┌─ Data for this exercise
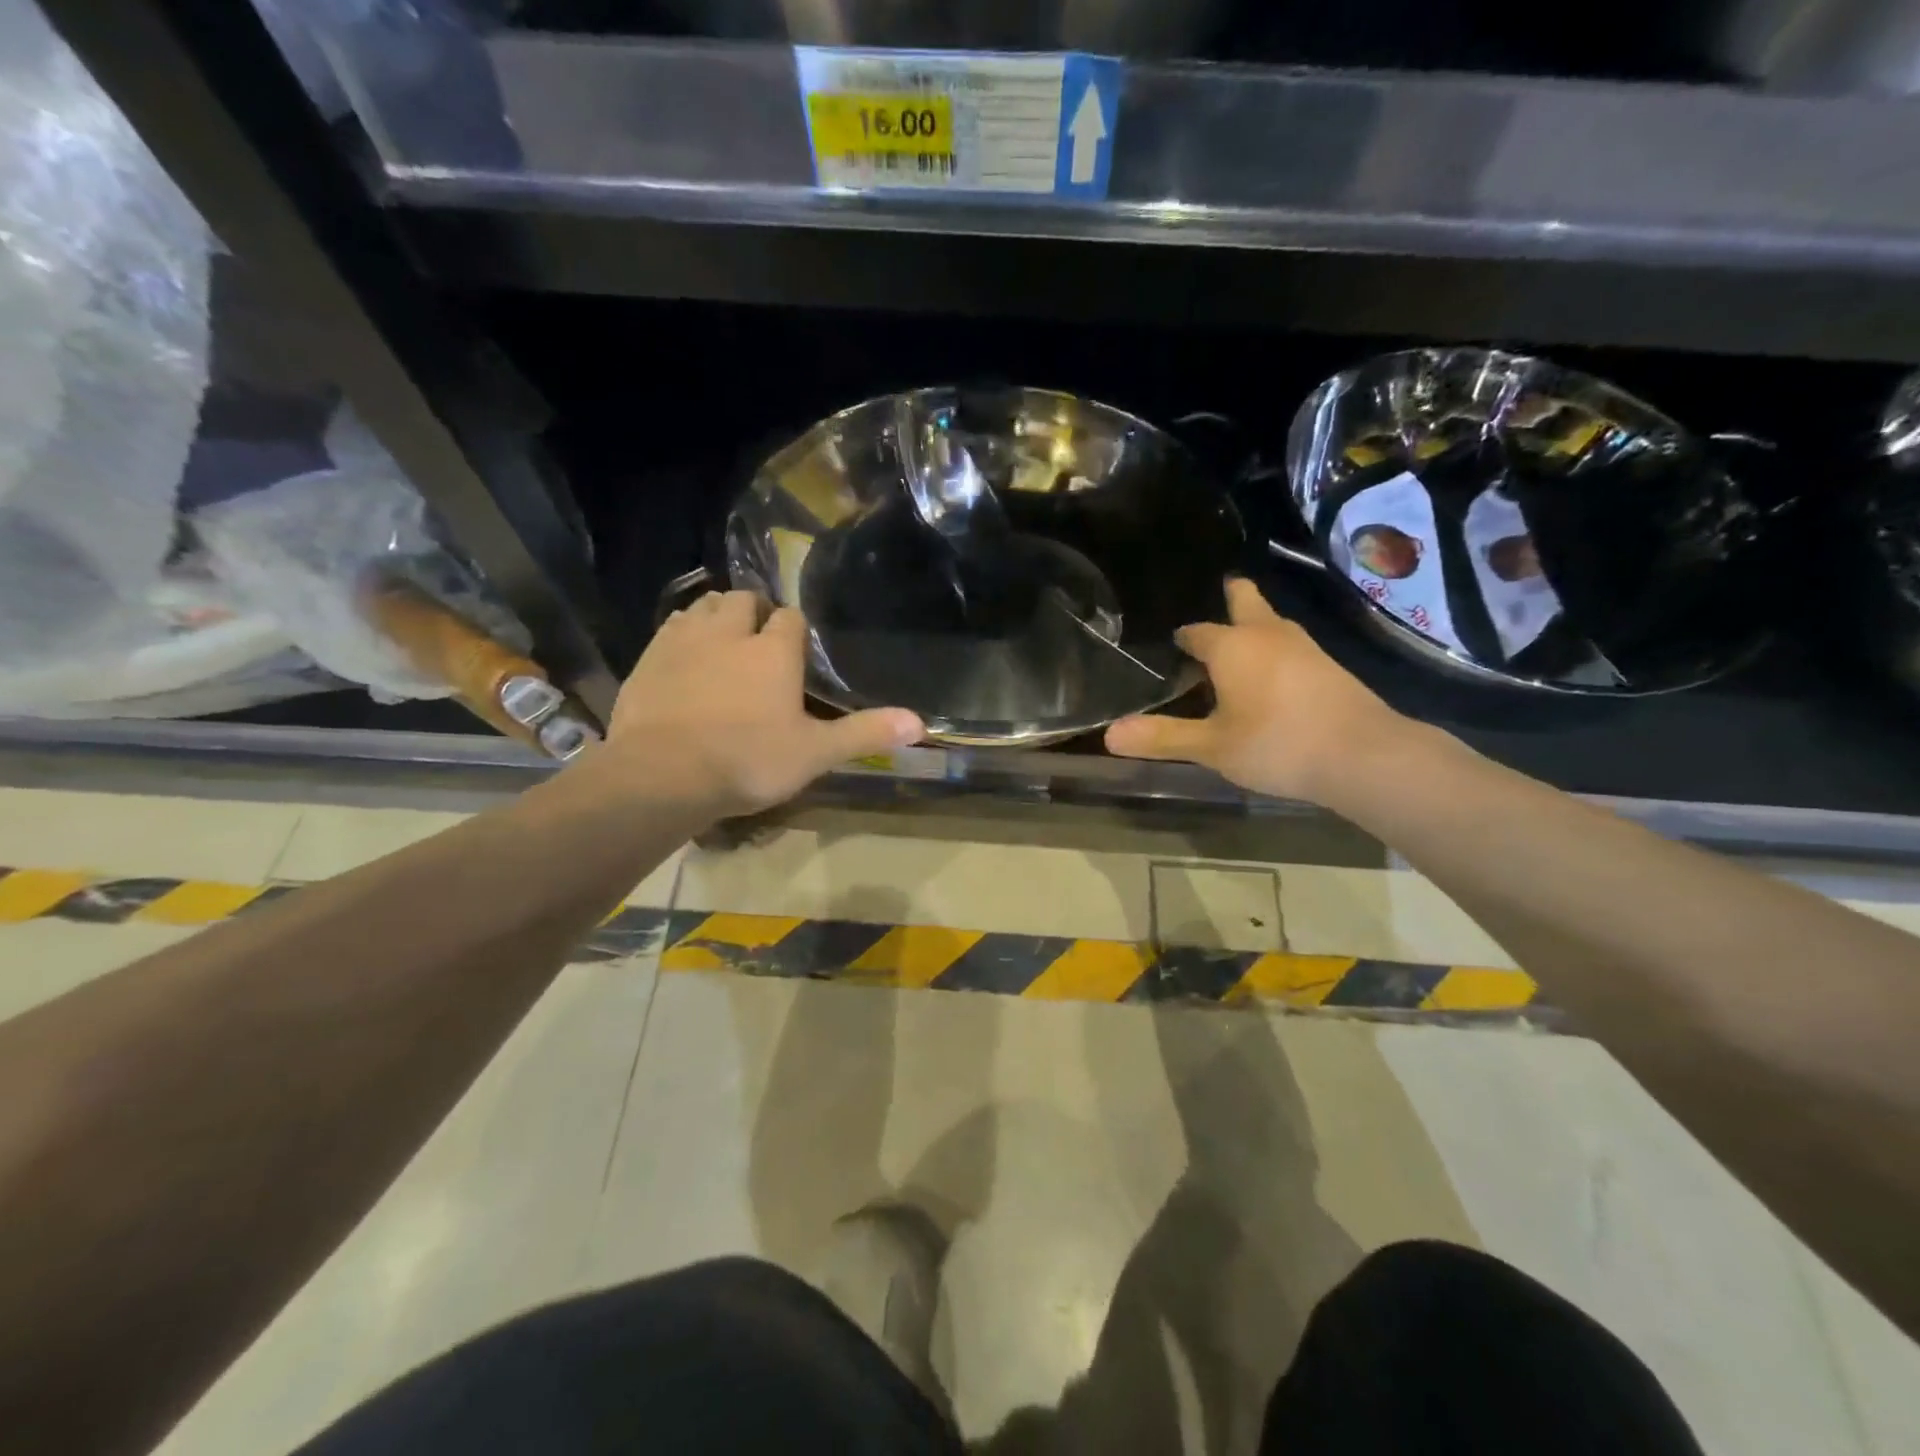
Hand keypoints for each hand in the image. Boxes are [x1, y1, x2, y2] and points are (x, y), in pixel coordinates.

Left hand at [605, 591, 921, 816]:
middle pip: (746, 601)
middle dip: (755, 612)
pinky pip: (672, 627)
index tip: (797, 651)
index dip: (796, 631)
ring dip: (719, 615)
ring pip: (706, 606)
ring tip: (725, 642)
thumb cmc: (748, 761)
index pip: (791, 619)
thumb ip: (865, 734)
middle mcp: (730, 632)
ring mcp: (685, 640)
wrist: (661, 775)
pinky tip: (686, 657)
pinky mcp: (649, 657)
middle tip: (759, 642)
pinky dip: (684, 633)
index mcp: (773, 650)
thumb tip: (920, 723)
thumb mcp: (815, 753)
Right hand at [1104, 578, 1410, 804]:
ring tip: (1235, 645)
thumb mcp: (1211, 747)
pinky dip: (1275, 649)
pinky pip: (1290, 645)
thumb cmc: (1276, 744)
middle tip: (1213, 599)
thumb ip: (1162, 738)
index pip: (1196, 631)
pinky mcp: (1329, 665)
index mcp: (1232, 647)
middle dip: (1228, 597)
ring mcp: (1304, 646)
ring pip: (1271, 622)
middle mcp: (1267, 634)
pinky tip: (1272, 675)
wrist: (1364, 755)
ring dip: (1253, 625)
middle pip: (1245, 600)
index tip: (1173, 647)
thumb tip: (1109, 735)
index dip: (1182, 639)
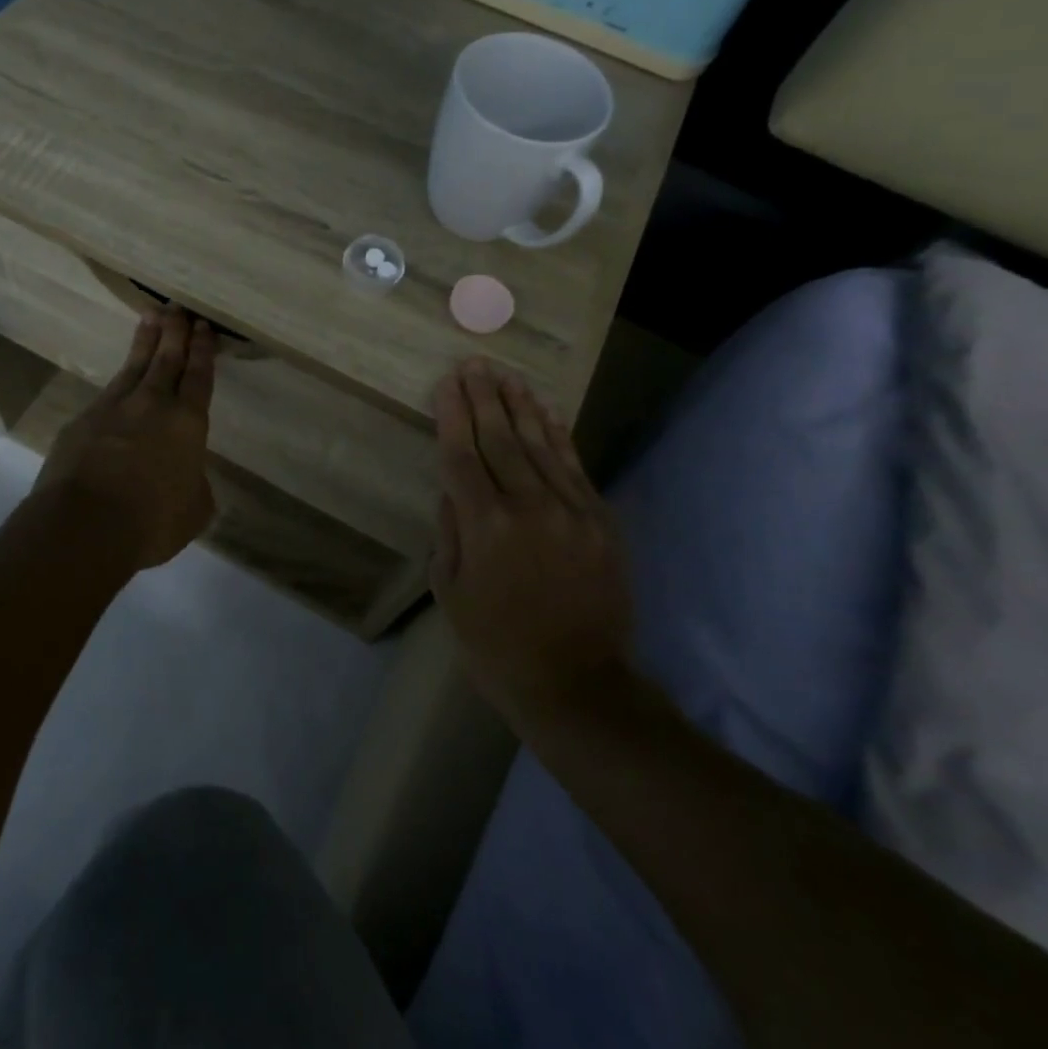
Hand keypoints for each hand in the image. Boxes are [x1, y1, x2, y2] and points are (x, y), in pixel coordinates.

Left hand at [33, 308, 216, 568]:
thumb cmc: (152, 522)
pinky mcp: (83, 420)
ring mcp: (114, 408)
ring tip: (151, 316)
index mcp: (188, 424)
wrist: (86, 525)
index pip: (199, 378)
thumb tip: (187, 479)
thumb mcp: (193, 511)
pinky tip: (119, 379)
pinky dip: (118, 380)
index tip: (204, 328)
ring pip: (135, 366)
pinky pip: (107, 393)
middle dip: (175, 332)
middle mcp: (153, 405)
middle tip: (178, 308)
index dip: (203, 351)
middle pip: (167, 360)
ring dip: (145, 341)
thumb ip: (194, 487)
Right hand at [430, 358, 631, 725]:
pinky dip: (558, 435)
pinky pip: (575, 467)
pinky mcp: (601, 520)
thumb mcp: (451, 592)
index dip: (452, 415)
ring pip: (540, 444)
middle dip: (483, 398)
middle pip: (501, 439)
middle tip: (473, 364)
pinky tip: (546, 411)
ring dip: (521, 406)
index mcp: (485, 527)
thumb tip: (453, 490)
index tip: (446, 383)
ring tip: (505, 375)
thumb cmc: (496, 644)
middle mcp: (529, 507)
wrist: (577, 684)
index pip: (462, 455)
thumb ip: (450, 532)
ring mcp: (571, 511)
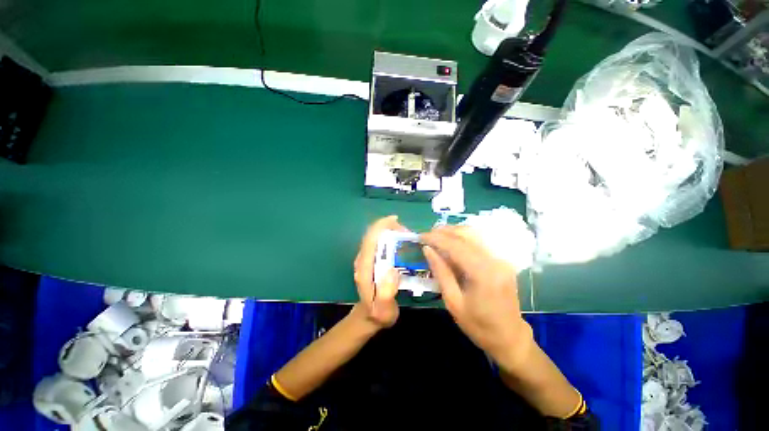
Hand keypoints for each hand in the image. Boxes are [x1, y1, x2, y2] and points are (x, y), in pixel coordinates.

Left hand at [352, 216, 405, 328]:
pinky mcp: (370, 261)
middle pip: (372, 235)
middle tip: (407, 232)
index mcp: (364, 268)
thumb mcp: (384, 310)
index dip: (380, 226)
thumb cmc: (378, 313)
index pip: (370, 240)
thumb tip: (392, 270)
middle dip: (388, 227)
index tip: (395, 220)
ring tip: (406, 236)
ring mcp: (365, 260)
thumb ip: (386, 293)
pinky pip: (378, 244)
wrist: (369, 317)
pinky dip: (388, 238)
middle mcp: (362, 260)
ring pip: (375, 238)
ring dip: (389, 231)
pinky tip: (400, 242)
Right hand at [421, 226, 533, 369]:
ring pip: (474, 234)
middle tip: (426, 236)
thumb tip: (427, 249)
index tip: (420, 237)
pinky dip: (462, 238)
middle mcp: (494, 260)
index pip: (455, 245)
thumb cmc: (478, 325)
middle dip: (443, 231)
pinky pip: (479, 241)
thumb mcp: (453, 302)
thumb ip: (440, 271)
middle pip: (466, 234)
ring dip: (452, 232)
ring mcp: (501, 258)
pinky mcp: (501, 260)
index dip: (435, 238)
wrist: (510, 337)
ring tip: (436, 237)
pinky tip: (452, 242)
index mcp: (482, 273)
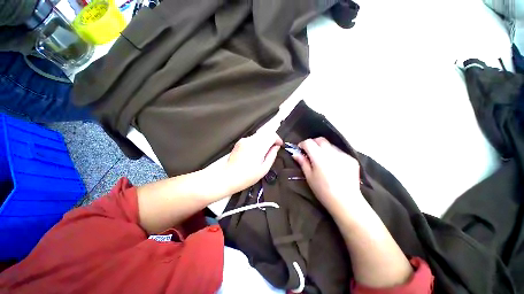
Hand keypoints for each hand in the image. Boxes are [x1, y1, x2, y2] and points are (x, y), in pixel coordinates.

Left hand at [223, 131, 282, 193]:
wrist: (228, 177)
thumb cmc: (247, 176)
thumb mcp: (264, 169)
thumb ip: (272, 155)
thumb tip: (276, 147)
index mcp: (257, 147)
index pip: (271, 135)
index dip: (278, 139)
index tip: (280, 145)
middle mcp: (250, 140)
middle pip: (265, 133)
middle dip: (272, 139)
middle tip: (274, 148)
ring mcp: (244, 140)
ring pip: (259, 135)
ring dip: (265, 140)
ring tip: (265, 151)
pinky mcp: (239, 142)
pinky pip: (252, 138)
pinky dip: (258, 142)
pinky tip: (256, 152)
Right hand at [292, 137, 363, 215]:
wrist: (346, 202)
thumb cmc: (323, 190)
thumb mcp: (309, 177)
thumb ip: (303, 162)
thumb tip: (295, 153)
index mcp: (319, 157)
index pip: (309, 142)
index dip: (303, 144)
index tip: (301, 150)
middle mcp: (332, 152)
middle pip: (320, 140)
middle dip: (313, 143)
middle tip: (310, 153)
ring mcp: (343, 155)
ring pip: (330, 145)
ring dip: (324, 149)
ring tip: (323, 160)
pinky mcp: (351, 159)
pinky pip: (339, 152)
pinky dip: (333, 155)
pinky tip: (334, 166)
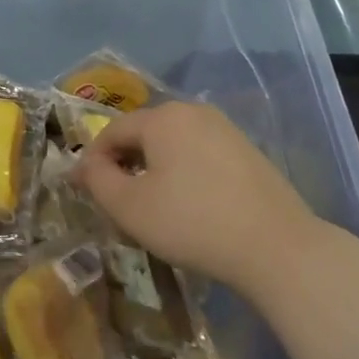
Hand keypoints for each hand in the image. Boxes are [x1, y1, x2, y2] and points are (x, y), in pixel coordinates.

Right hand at [73, 101, 330, 296]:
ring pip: (173, 145)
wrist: (275, 246)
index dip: (92, 161)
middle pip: (144, 134)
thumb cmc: (191, 222)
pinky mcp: (247, 151)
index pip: (112, 131)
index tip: (84, 192)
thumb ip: (96, 179)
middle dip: (124, 164)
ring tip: (151, 207)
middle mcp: (194, 112)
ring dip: (153, 170)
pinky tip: (188, 206)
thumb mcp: (129, 206)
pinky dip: (183, 174)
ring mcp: (226, 129)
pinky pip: (200, 155)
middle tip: (116, 203)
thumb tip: (84, 164)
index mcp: (163, 117)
└─
Directions ▸ Your reply should consist solely of the lines above from the line containing "pinky pip: (107, 393)" up to and including the line containing "thumb tip: (427, 249)", reproduced exactly, minus the pictures.

Exercise response ▸
pinky pip: (107, 393)
middle dip: (175, 332)
middle mcp: (153, 405)
middle tip: (178, 308)
index dip: (203, 351)
middle pip: (167, 360)
ring dip: (145, 341)
thumb ip: (194, 487)
Right hand at [430, 358, 631, 725]:
pinky dip: (558, 435)
pinky pip: (575, 467)
pinky mcp: (601, 520)
thumb mcp: (451, 592)
index dip: (452, 415)
ring pip: (540, 444)
middle dip: (483, 398)
middle pip: (501, 439)
middle tip: (473, 364)
pinky tip: (546, 411)
ring dip: (521, 406)
index mcp: (485, 527)
thumb tip: (453, 490)
index tip: (446, 383)
ring tip: (505, 375)
thumb cmc: (496, 644)
middle mcp: (529, 507)
wrist: (577, 684)
index pip: (462, 455)
thumb ip: (450, 532)
ring mcp: (571, 511)
Hand keypoints for each hand in the image. Boxes are [x1, y1, x2, y2] and points are (x, y), in pixel coordinates.

Left hand at [352, 216, 405, 328]:
pinky mcp: (370, 261)
middle pip: (372, 235)
middle tip: (407, 232)
index mcp: (364, 268)
thumb mcp: (384, 310)
index dip: (380, 226)
thumb cmc: (378, 313)
index pip: (370, 240)
thumb tip: (392, 270)
middle dip: (388, 227)
index tip: (395, 220)
ring tip: (406, 236)
ring mcp: (365, 260)
thumb ip: (386, 293)
pinky pip: (378, 244)
wrist: (369, 317)
pinky dip: (388, 238)
middle mcp: (362, 260)
ring pip: (375, 238)
ring dip: (389, 231)
pinky tip: (400, 242)
Right hand at [421, 226, 533, 369]:
ring pip: (474, 234)
middle tip: (426, 236)
thumb tip: (427, 249)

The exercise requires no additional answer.